# Food plots, persimmons, pecans, multiflora roses, old honeysuckle vine



## DonnaBelle (Dec 16, 2012)

As my subject line hints, this is a post about other things my goats eat besides their small amount of grain and hay.

Oops, hit the wrong button, got to edit this, LOL

Anyway, my goats had a great fall eating deadfall from a huge pear tree accross the road from our ranch.  The neighbor kindly allow me to pick up dead fall pears and feed them to my goats.   As you can imagine, they loved them.  That was October.

 In September DH also planted about 4 acres in austrian winter peas and tall rye grass for them to have great winter pasture but alas, only about l/2 an inch of rain since then, so it's all sprouted but not grown much.  So, unless we get some rain soon, no winter pasture for my goats.

BUT, a huge crop of persimmons from two large persimmons in the goat pasture, we knock them down with a fishing pole every day for about a month, and the goats are now persimmon tree trained.

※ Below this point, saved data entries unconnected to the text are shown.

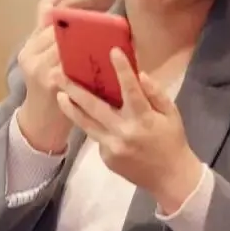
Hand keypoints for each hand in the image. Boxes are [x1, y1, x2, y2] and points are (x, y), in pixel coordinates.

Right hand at [15, 0, 105, 152]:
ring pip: (65, 39)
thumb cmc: (57, 93)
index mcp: (33, 43)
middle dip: (86, 7)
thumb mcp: (56, 64)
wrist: (41, 128)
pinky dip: (92, 57)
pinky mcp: (48, 81)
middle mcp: (30, 51)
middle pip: (57, 19)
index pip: (47, 7)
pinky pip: (72, 63)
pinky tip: (110, 52)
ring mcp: (36, 66)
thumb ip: (70, 46)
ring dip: (91, 32)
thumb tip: (103, 23)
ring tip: (115, 24)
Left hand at [57, 49, 203, 213]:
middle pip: (95, 107)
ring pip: (86, 124)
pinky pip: (96, 136)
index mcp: (144, 119)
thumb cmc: (172, 141)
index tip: (112, 51)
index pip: (131, 90)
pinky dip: (92, 125)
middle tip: (57, 74)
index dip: (122, 70)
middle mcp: (124, 132)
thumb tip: (140, 74)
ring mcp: (113, 147)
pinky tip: (88, 117)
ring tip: (58, 95)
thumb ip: (156, 93)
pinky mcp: (106, 157)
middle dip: (74, 90)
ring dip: (70, 109)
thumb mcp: (172, 114)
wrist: (171, 179)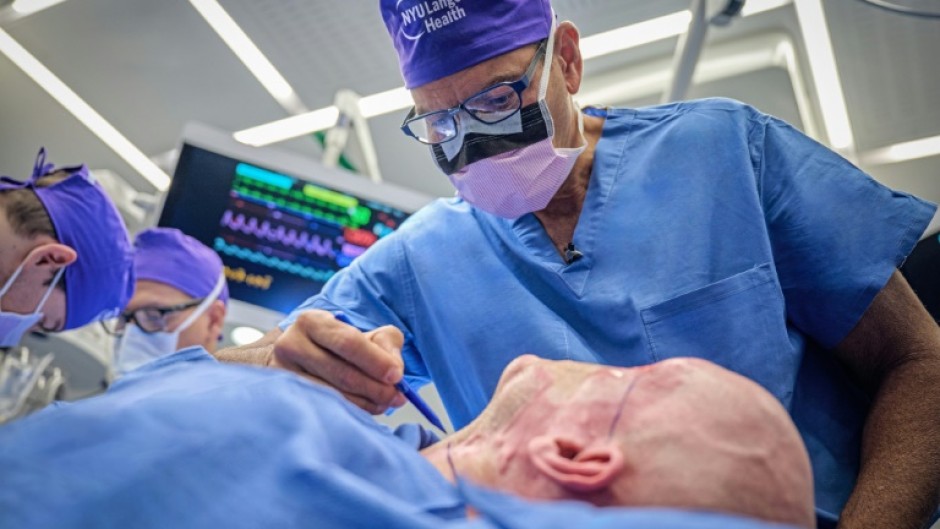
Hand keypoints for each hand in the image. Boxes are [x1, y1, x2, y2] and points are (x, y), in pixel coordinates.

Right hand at [270, 309, 407, 413]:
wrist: (297, 357)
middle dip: (375, 388)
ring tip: (385, 403)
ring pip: (334, 395)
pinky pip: (326, 408)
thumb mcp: (364, 333)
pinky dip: (352, 411)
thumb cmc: (337, 345)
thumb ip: (386, 343)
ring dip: (366, 403)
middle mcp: (291, 345)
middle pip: (341, 373)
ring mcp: (285, 374)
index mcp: (312, 322)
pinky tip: (366, 408)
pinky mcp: (286, 397)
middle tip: (397, 397)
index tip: (397, 376)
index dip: (376, 361)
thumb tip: (395, 371)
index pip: (348, 342)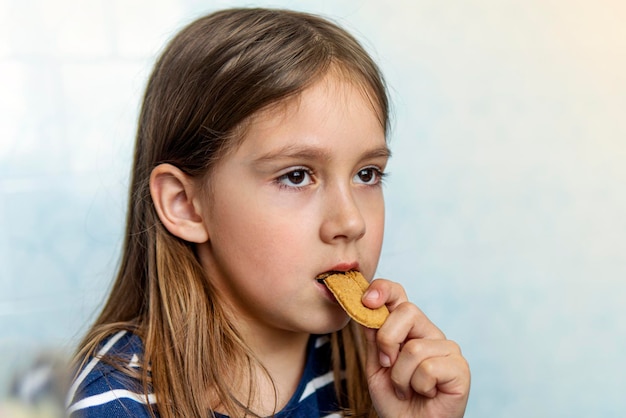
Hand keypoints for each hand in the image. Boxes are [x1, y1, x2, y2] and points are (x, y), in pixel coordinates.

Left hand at [362, 279, 469, 417]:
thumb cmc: (394, 399)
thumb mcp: (374, 365)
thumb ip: (373, 337)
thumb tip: (366, 306)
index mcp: (407, 327)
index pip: (398, 295)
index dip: (383, 289)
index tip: (366, 300)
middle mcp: (429, 332)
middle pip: (407, 312)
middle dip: (387, 341)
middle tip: (386, 366)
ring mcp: (447, 348)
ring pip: (414, 348)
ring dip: (401, 377)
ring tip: (407, 388)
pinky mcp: (460, 368)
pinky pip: (429, 367)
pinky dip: (419, 386)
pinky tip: (426, 393)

There are two large pecan trees in the boy's pasture and they have been eating pecans for the past 3 weeks..

We also have a lot of multiflora roses growing in the fence lines on our ranch, and in winter the goats methodically go down all the fence lines and eat the rose hips and leaves.

And of course, last but not least, good ole aged honeysuckle vine, they love them too.  Lots of that in the wooded areas of the ranch.  We took them on a long walk yesterday and they had a lovely brouse of roses and honeysuckle.

I bought a couple of packages of mangle seeds online and I'm going to plant them in a small plot in the back yard this spring.  My goats DO NOT have access to the back yard, so when the mangles mature, I'll just chop them up (or sweet talk DH into doing it for me with his ax and feed them as a small treat)

Just a few things my goaties like to eat, FYI....

DonnaBelle


----------



## Oakroot (Dec 16, 2012)

Thank you for sharing this. We are looking to pasture raise our goats as much as possible in the future. Right now they are all on hay and grain since our land is nothing but lawn but I have been looking for ideas of things to plant for them.


----------



## Ranchhandok (Mar 25, 2013)

Nice list of "things to eat". I feel better that your goats eat pecans. We put some hulls in our garden and I have had noses under the fence nibbling. I was worried now not so much.


----------



## goatboy1973 (Apr 1, 2013)

Sounds like Oklahoma has the same species of browse as Tennessee. I have a small grove of persimmons growing in our nursery/ weaning lot. The momma goats will stand under the persimmon trees and wait for some to fall. In Tennessee we have more honeysuckle and multiflora than anything else growing wild along with wild blackberries. Our goats love all these and in the summer these make up a great deal of their dietary intake along with poison ivy. I wish all these wild food sources could be baled up like hay or haylage and used to feed goats in stockpiles.


----------



## Fluffygal (Apr 7, 2013)

Our place is wooded in the back with lots for the girls to forage right now. Lots of wild blackberry bushes, poisen ivy, oak saplings, some other wild scrubby plants that I have no idea what they are, lots of weeds, pine, they ate hazel nuts when the trees dropped those, honey suckle, and pretty much anything growing back there has been tasted. 
They do not care for the phylidondra plant that is huge which is good because the chickens use that tropical beauty to hide under, for shade, and nursery when they have chicks. 

I know they love roses as when the stinkers got into the front they cleaned the roses up good for us. Since then the back has been fenced and gated to where they cannot get to the front. I have a garden in the back that is fenced that they would love to get into but cant. I can see them watching when I go in to water just waiting for me to make an oops so they can get in.


----------